WHAT YOU ARE ASKED TO DO - All of the data below should be printed again exactly, pictures excluded.

DATA FOR REVIEW -
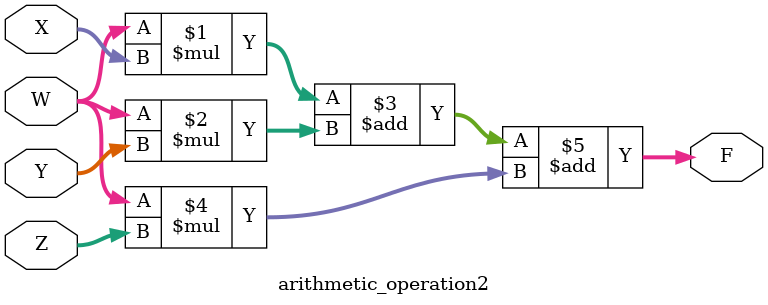
<source format=v>
`timescale 1ns / 1ps


module arithmetic_operation1 #(
    parameter WIDTH = 32
    )(
    input [WIDTH-1:0] W,
    input [WIDTH-1:0] X,
    input [WIDTH-1:0] Y,
    input [WIDTH-1:0] Z,
    output [((WIDTH+2)+(WIDTH)-1):0] F
    );
    assign F = W * (X + Y + Z);    
//    assign F = W*X + W*Y + W*Z;
endmodule

module arithmetic_operation2 #(
    parameter WIDTH = 32
    )(
    input [WIDTH-1:0] W,
    input [WIDTH-1:0] X,
    input [WIDTH-1:0] Y,
    input [WIDTH-1:0] Z,
    output [((WIDTH+2)+(WIDTH)-1):0] F
    );
//    assign F = W * (X + Y + Z);    
    assign F = W*X + W*Y + W*Z;
endmodule
</source>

ANSWER TO THIS TASK -
<source format=v>
`timescale 1ns / 1ps


module arithmetic_operation1 #(
    parameter WIDTH = 32
    )(
    input [WIDTH-1:0] W,
    input [WIDTH-1:0] X,
    input [WIDTH-1:0] Y,
    input [WIDTH-1:0] Z,
    output [((WIDTH+2)+(WIDTH)-1):0] F
    );
    assign F = W * (X + Y + Z);    
//    assign F = W*X + W*Y + W*Z;
endmodule

module arithmetic_operation2 #(
    parameter WIDTH = 32
    )(
    input [WIDTH-1:0] W,
    input [WIDTH-1:0] X,
    input [WIDTH-1:0] Y,
    input [WIDTH-1:0] Z,
    output [((WIDTH+2)+(WIDTH)-1):0] F
    );
//    assign F = W * (X + Y + Z);    
    assign F = W*X + W*Y + W*Z;
endmodule
</source>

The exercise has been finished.